There came a time when we alternated every weekend between black bean burgers, tacos and falafel-hummus. And whenever she had the hummus and falafel wraps, the next day would go in tummy aches and discomfort. The food we make at home is always fresh so I don’t doubt the quality of the ingredients or the freshness of the food. We observed this pattern whenever she had any food made out of chickpeas and even milk.

Hence, in the past two months, I have made a lot of dietary changes for her. 

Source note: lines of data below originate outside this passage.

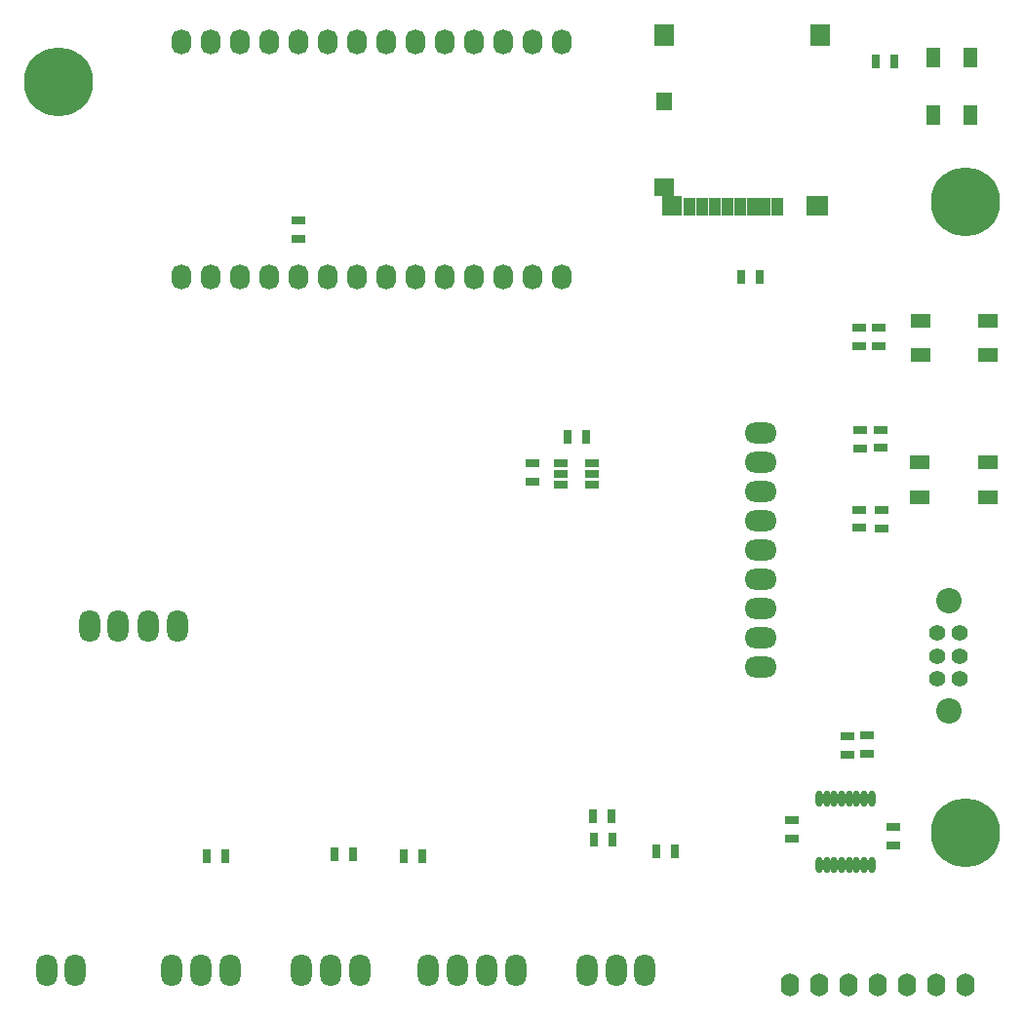
<source format=gts>
G04*
G04 #@! TF.GenerationSoftware,Altium Limited,Altium Designer,21.6.4 (81)*
G04*
G04 Layer_Color=8388736*
%FSLAX44Y44*%
%MOMM*%
G71*
G04*
G04 #@! TF.SameCoordinates,B6620421-005C-40FD-BBE8-42AC4C8AC442*
G04*
G04*
G04 #@! TF.FilePolarity,Negative*
G04*
G01*
G75*
%ADD29R,0.8032X1.1532*%
%ADD30R,1.1532X0.8032*%
%ADD31R,1.2032X0.7032*%
%ADD32O,0.6032X1.4032*%
%ADD33R,1.7032X1.5032*%
%ADD34R,1.7032X1.9032*%
%ADD35R,1.4032X1.6032*%
%ADD36R,1.9032X1.7032*%
%ADD37R,1.8032X1.7032*%
%ADD38R,1.0032X1.6032*%
%ADD39R,1.2032X1.7032*%
%ADD40R,1.7532X1.2032*%
%ADD41O,1.6032X2.0032*%
%ADD42O,2.8032X1.8032*%
%ADD43O,1.8032X2.8032*%
%ADD44O,1.7032X2.2032*%
%ADD45C,1.4032*%
%ADD46C,2.2032*%
%ADD47C,6.0000*%
D29*
X655514Y637540D02*
D03*
X671514D02*
D03*
X542670Y168910D02*
D03*
X526670D02*
D03*
X527178Y148590D02*
D03*
X543178D02*
D03*
X597788Y138938D02*
D03*
X581788D02*
D03*
X362156Y134366D02*
D03*
X378156D02*
D03*
X504826Y498348D02*
D03*
X520826D02*
D03*
X772416Y823976D02*
D03*
X788416D02*
D03*
X318134Y136144D02*
D03*
X302134D02*
D03*
X207390Y134366D02*
D03*
X191390D02*
D03*
D30*
X699262Y149480D02*
D03*
Y165480D02*
D03*
X764286Y238886D02*
D03*
Y222886D02*
D03*
X747268Y238632D02*
D03*
Y222632D02*
D03*
X271272Y670434D02*
D03*
Y686434D02*
D03*
X787400Y159764D02*
D03*
Y143764D02*
D03*
X474472Y475662D02*
D03*
Y459662D02*
D03*
X757686Y419266D02*
D03*
Y435266D02*
D03*
X777122Y418592D02*
D03*
Y434592D02*
D03*
X776165Y488648D02*
D03*
Y504648D02*
D03*
X758415Y504148D02*
D03*
Y488148D02*
D03*
X758081Y577144D02*
D03*
Y593144D02*
D03*
X774678Y592961D02*
D03*
Y576961D02*
D03*
D31*
X498636Y475618D02*
D03*
Y466118D02*
D03*
Y456618D02*
D03*
X525636D02*
D03*
Y466118D02*
D03*
Y475618D02*
D03*
D32*
X722994Y126948D02*
D03*
X729494D02*
D03*
X735994D02*
D03*
X742494D02*
D03*
X748994D02*
D03*
X755494D02*
D03*
X761994D02*
D03*
X768494D02*
D03*
X722994Y183948D02*
D03*
X729494D02*
D03*
X735994D02*
D03*
X742494D02*
D03*
X748994D02*
D03*
X755494D02*
D03*
X761994D02*
D03*
X768494D02*
D03*
D33*
X588518Y715432D02*
D03*
D34*
X723518Y847432D02*
D03*
X588518D02*
D03*
D35*
Y789432D02*
D03*
D36*
X721018Y698932D02*
D03*
D37*
X595018D02*
D03*
D38*
X687018Y697932D02*
D03*
X676018D02*
D03*
X665018D02*
D03*
X654018D02*
D03*
X643018D02*
D03*
X632018D02*
D03*
X621018D02*
D03*
X610018D02*
D03*
D39*
X853946Y827640D02*
D03*
X821946D02*
D03*
Y777640D02*
D03*
X853946D02*
D03*
D40*
X869732Y599200D02*
D03*
X810732D02*
D03*
Y569200D02*
D03*
X869732D02*
D03*
X869296Y476293D02*
D03*
X810296D02*
D03*
Y446293D02*
D03*
X869296D02*
D03*
D41*
X824992Y22352D02*
D03*
X849992D02*
D03*
X748792D02*
D03*
X722992D02*
D03*
X697992D02*
D03*
X774192D02*
D03*
X799592D02*
D03*
D42*
X672592Y400450D02*
D03*
Y375050D02*
D03*
Y298850D02*
D03*
Y323850D02*
D03*
Y349650D02*
D03*
Y476650D02*
D03*
Y450850D02*
D03*
Y425850D02*
D03*
Y502050D02*
D03*
D43*
X571746Y35590D02*
D03*
X546746D02*
D03*
X521346D02*
D03*
X165500Y334518D02*
D03*
X89300D02*
D03*
X114300D02*
D03*
X140100D02*
D03*
X52070Y35590D02*
D03*
X77070D02*
D03*
X211623D02*
D03*
X186623D02*
D03*
X161223D02*
D03*
X324096D02*
D03*
X299096D02*
D03*
X273696D02*
D03*
X434596D02*
D03*
X459596D02*
D03*
X409196D02*
D03*
X383796D02*
D03*
D44*
X499872Y637540D02*
D03*
X474472D02*
D03*
X449072D02*
D03*
X423672D02*
D03*
X398272D02*
D03*
X372872D02*
D03*
X347472D02*
D03*
X322072D02*
D03*
X296672D02*
D03*
X271272D02*
D03*
X245872D02*
D03*
X220472D02*
D03*
X195072D02*
D03*
D03*
X499872Y841040D02*
D03*
X474472D02*
D03*
X449072D02*
D03*
X423672D02*
D03*
X398272D02*
D03*
X372872D02*
D03*
X347472D02*
D03*
X322072D02*
D03*
X296672D02*
D03*
X271272D02*
D03*
X245872D02*
D03*
X220472D02*
D03*
X195072D02*
D03*
X169672D02*
D03*
Y637540D02*
D03*
D45*
X845246Y288168D02*
D03*
Y308168D02*
D03*
Y328168D02*
D03*
X825246Y288168D02*
D03*
Y308168D02*
D03*
Y328168D02*
D03*
D46*
X835246Y260168D02*
D03*
Y356168D02*
D03*
D47*
X849884Y702818D02*
D03*
Y154432D02*
D03*
X62992Y806196D02*
D03*
M02*

</source>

  • She used to start and end her day with a glass of warm milk with turmeric but now that has stopped. Instead, I have incorporated more cheese, paneer, soy and oats in her meals to balance the nutrients that she’s missing out on from stopping milk. 
  • I have replaced chickpeas with fava beans, broad beans, moth beans and green beans and while obviously, her favorite chickpea sandwiches and falafel/hummus do taste different- most importantly, her stomach aches and heaviness have considerably reduced.
  • Initially, I used to be obsessive about her eating a minimum number of rotis or food to keep her ‘full’ but I have learnt to withdraw from this ‘mom’ habit. I have learnt to accept that she’s old enough to understand her body and hunger, and I cannot force feed her. This acceptance itself made a world of difference as I find her demeanor to food and meal time more positive and accepting now.
  • It is okay to replace meals at times with fruits, salads and even occasionally waffles and chocolate sandwiches. These sudden ‘surprise’ meals keep her excited and raring to discover ‘when’ and ‘what’ is the next surprise.

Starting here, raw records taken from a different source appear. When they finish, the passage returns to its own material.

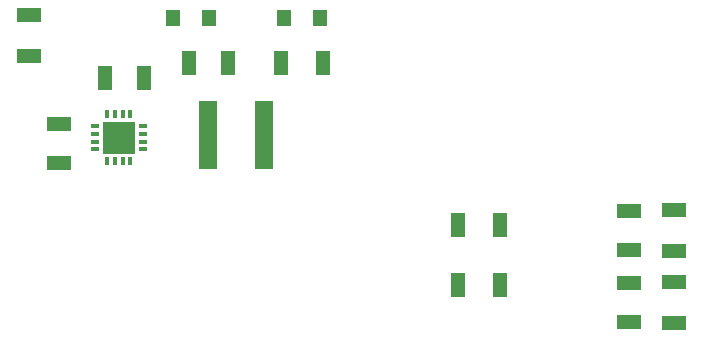
<source format=gtp>
G04 EAGLE Gerber RS-274X export*
G75*
%MOMM*%
%FSLAX34Y34*%
%LPD*%
%INSolderpaste Top*%
%IPPOS*%
%AMOC8*
5,1,8,0,0,1.08239X$1,22.5*%
G01*
%ADD10R,1.270000X2.032000*%
%ADD11R,2.032000X1.270000*%
%ADD12R,0.350000X0.800000*%
%ADD13R,0.800000X0.350000*%
%ADD14R,2.800000X2.800000*%
%ADD15R,2.060000X1.270000*%
%ADD16R,1.270000X2.060000*%
%ADD17R,1.200000X1.400000*%
%ADD18R,1.600200X5.715000*%


D10*
X128270Y368300D03*
X161290Y368300D03*
D11*
X571500Y194310D03*
X571500Y161290D03*
X571500Y222250D03*
X571500Y255270D03*
X88900Y295910D03*
X88900Y328930D03*
D10*
X232410Y381000D03*
X199390Y381000D03*
D12*
X149450Y337500D03*
X142950Y337500D03*
X136450Y337500D03*
X129950Y337500D03*
D13*
X119700Y327250D03*
X119700Y320750D03*
X119700Y314250D03*
X119700Y307750D03*
D12*
X129950Y297500D03*
X136450Y297500D03*
X142950Y297500D03*
X149450Y297500D03*
D13*
X159700Y307750D03*
X159700Y314250D03*
X159700Y320750D03*
X159700Y327250D03*
D14*
X139700Y317500D03*
D15*
X609600Y160250D03*
X609600Y195350D03*
X609600Y221210D03*
X609600Y256310D03*
D16*
X426950Y243840D03*
X462050Y243840D03*
X426950Y193040D03*
X462050Y193040D03*
D17*
X309640Y419100D03*
X279640Y419100D03*
X185660Y419100D03*
X215660Y419100D03*
D15*
X63500Y386310D03*
X63500Y421410D03*
D16*
X277090Y381000D03*
X312190Y381000D03*
D18*
X215260Y320040D03*
X262260Y320040D03*
M02*

</source>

We tried a lot of over the counter medications, home remedies and hacks to ensure she doesn’t compromise on her favorite foods but with her constant pain and discomfort; it just didn’t seem worth it.

Honestly, I haven’t told her about these changes in her diets and the alterations in her favorite recipes. She has thankfully not noticed the subtle changes in tastes and textures too. For her, if the food looks and tastes good, the subtle change and differences are something she can make-do with!

After a lot of research and experimentation to salvage her eternally favorite recipes, I have finally found a winner in falafel with a combination of fava beans and green moong beans, and a black bean burger replaced with sprouts. 

The key thing to remember is you don’t need to play by the book and the rules. What works for your friends or even your parents, don’t need to work for you and your child. It is okay to stumble on your own problems, discover challenges and issues and resolve them in a way that is unique and suitable to you.